[What is expected]
Please answer these questions using the article on Composable Diffusion, one answer a line:
1. Researchers from which two universities developed the new technique?
2. What two sources inspired the DALL-E image generator?
3. What phrase appears at the top of the photo illustration?

Researchers from the University of Illinois Urbana-Champaign and the Massachusetts Institute of Technology have developed a new technique that combines several models to produce more complex images and is easier to comprehend.

With the release of DALL-E, an artificial intelligence-based image generator inspired by Salvador Dali and the endearing robot WALL-E that uses natural language to create whatever enigmatic and lovely image your heart desires, the internet experienced a collective high. It was evident that the world found it fascinating to watch typed-out inputs come to life immediately, such as "smiling gopher holding an ice cream cone."

Scientists from MIT's Computer Science and Artificial Intelligence Laboratory (CSAIL) reorganized the typical model from a different perspective to produce more complex images that are easier to understand. They combined several models so that they worked together to create the desired images, which captured the various aspects requested by the input text or labels. Each model would focus on a different part of the image to create two components described in two sentences.

Given natural language descriptions, large text-guided diffusion models, like DALLE-2, can produce stunningly photorealistic images. However, although these models are adaptable, they have trouble comprehending how some concepts are composed.

Image source: MIT CSAIL

The above photo illustration was created in Photoshop using images generated by an MIT system called Composable Diffusion. Pink dots and geometric, angular images were created using phrases like "diffusion model" and "network." At the top of the image is the phrase "a horse AND a yellow flower field." On the left are generated images of a horse and a yellow field, and on the right are combined images of a horse in a yellow flower field.

Dataset entries:
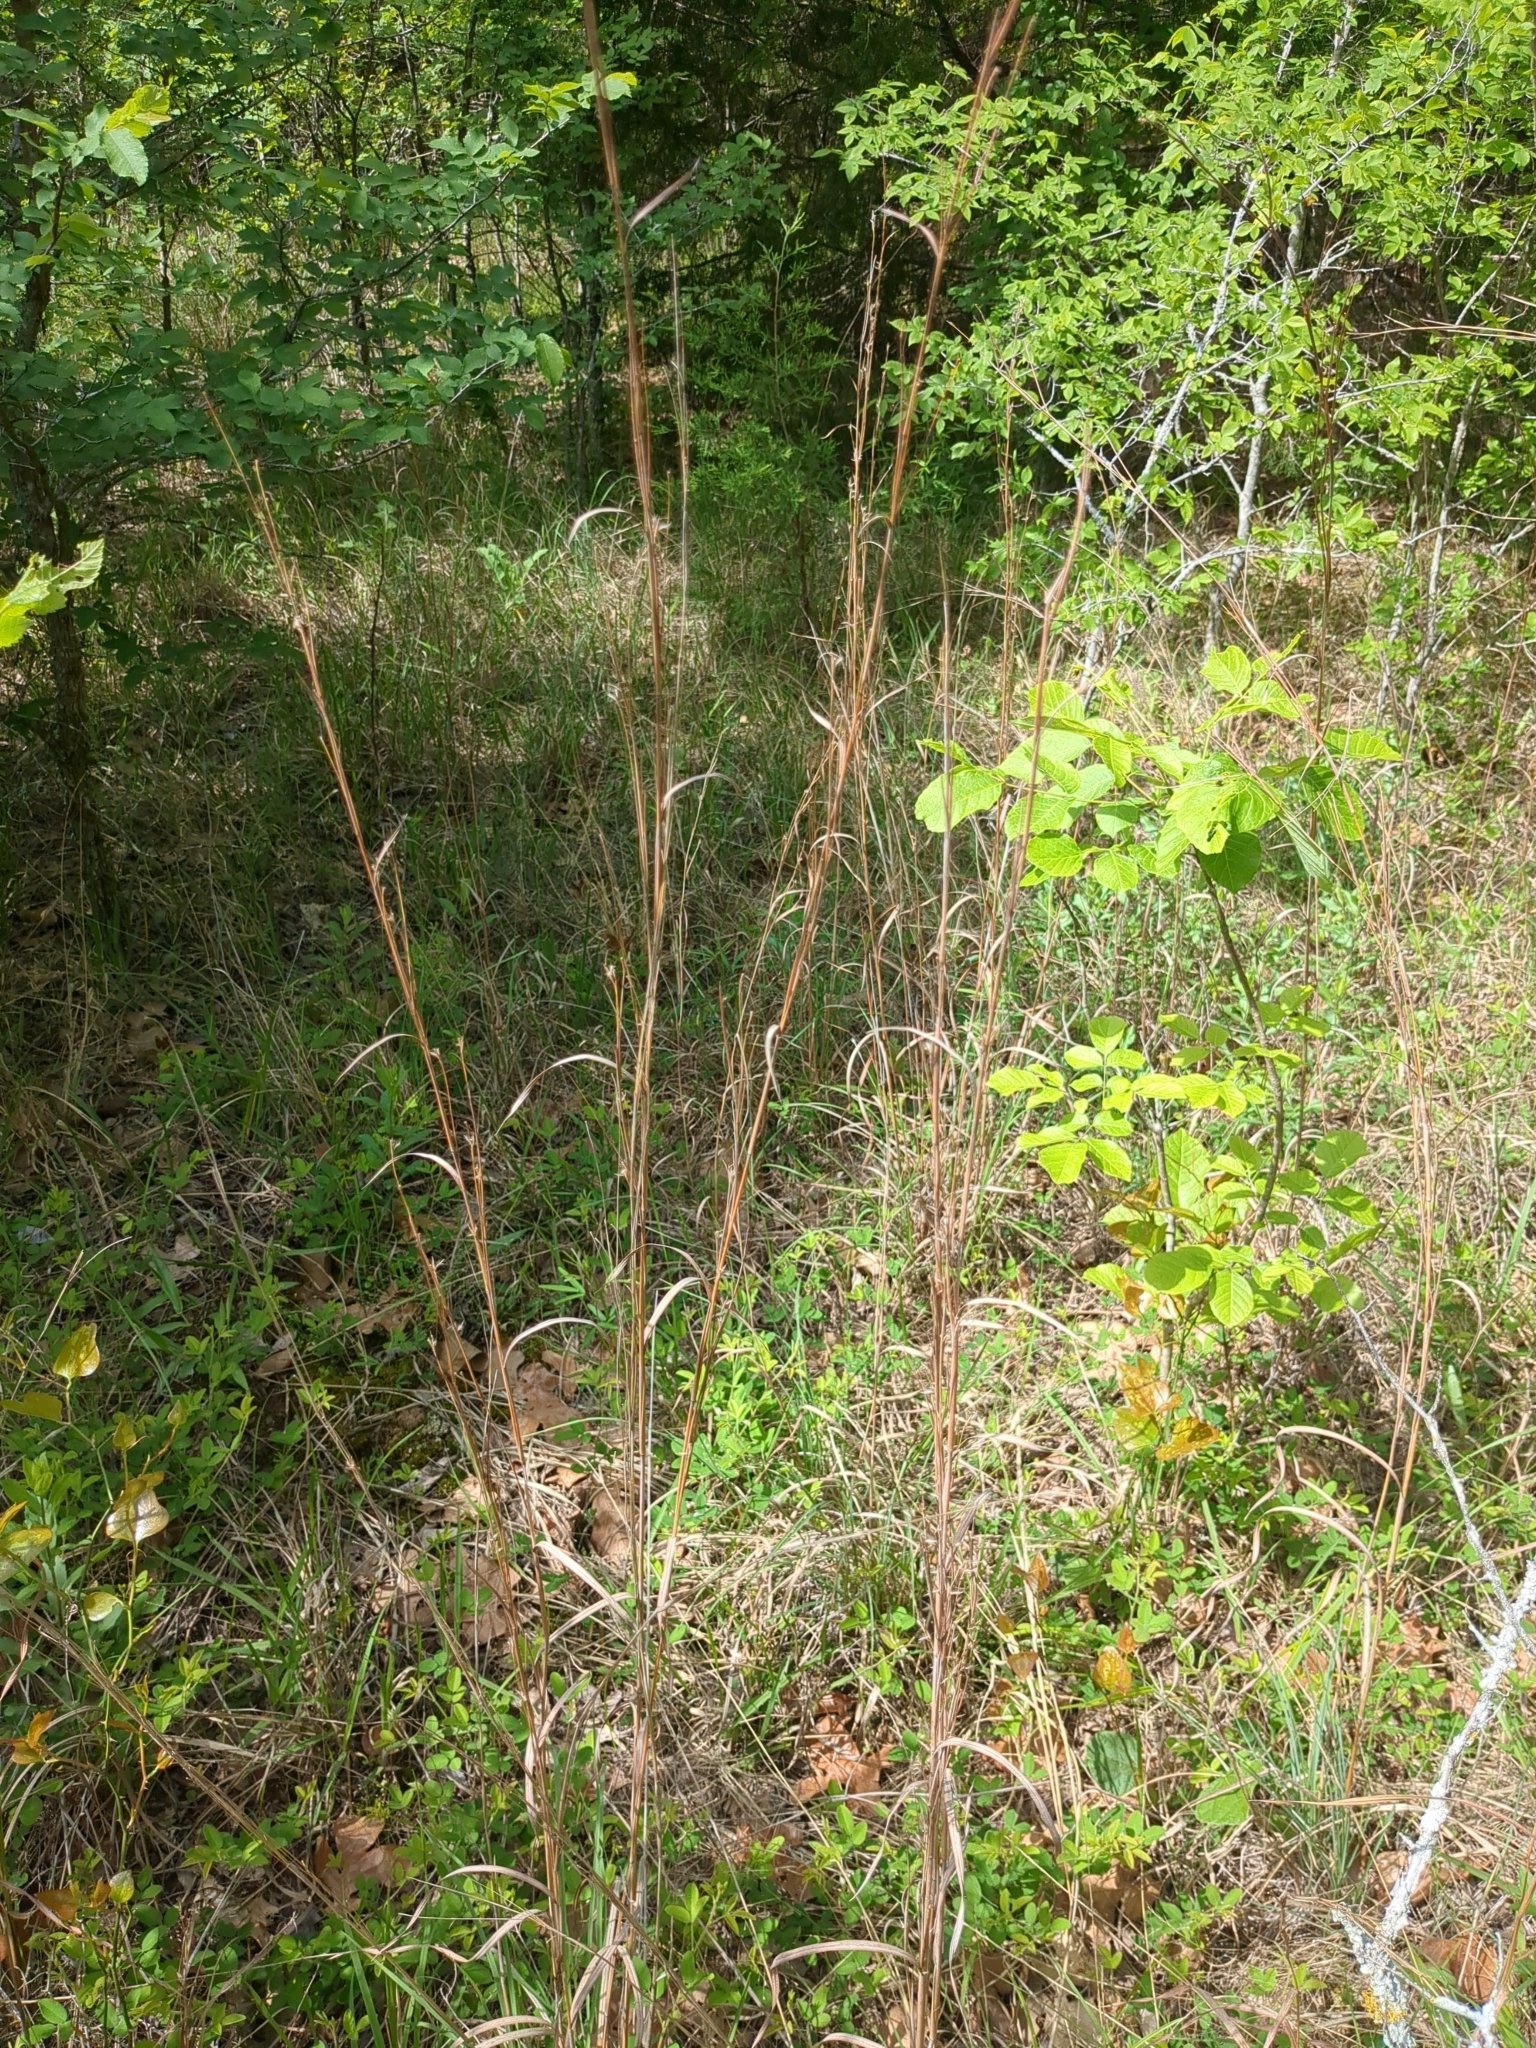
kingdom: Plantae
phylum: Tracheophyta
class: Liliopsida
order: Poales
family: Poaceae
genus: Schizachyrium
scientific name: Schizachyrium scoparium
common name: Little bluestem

[Solution]
1. The University of Illinois Urbana-Champaign and the Massachusetts Institute of Technology
2. Salvador Dali and the robot WALL-E
3. "a horse AND a yellow flower field."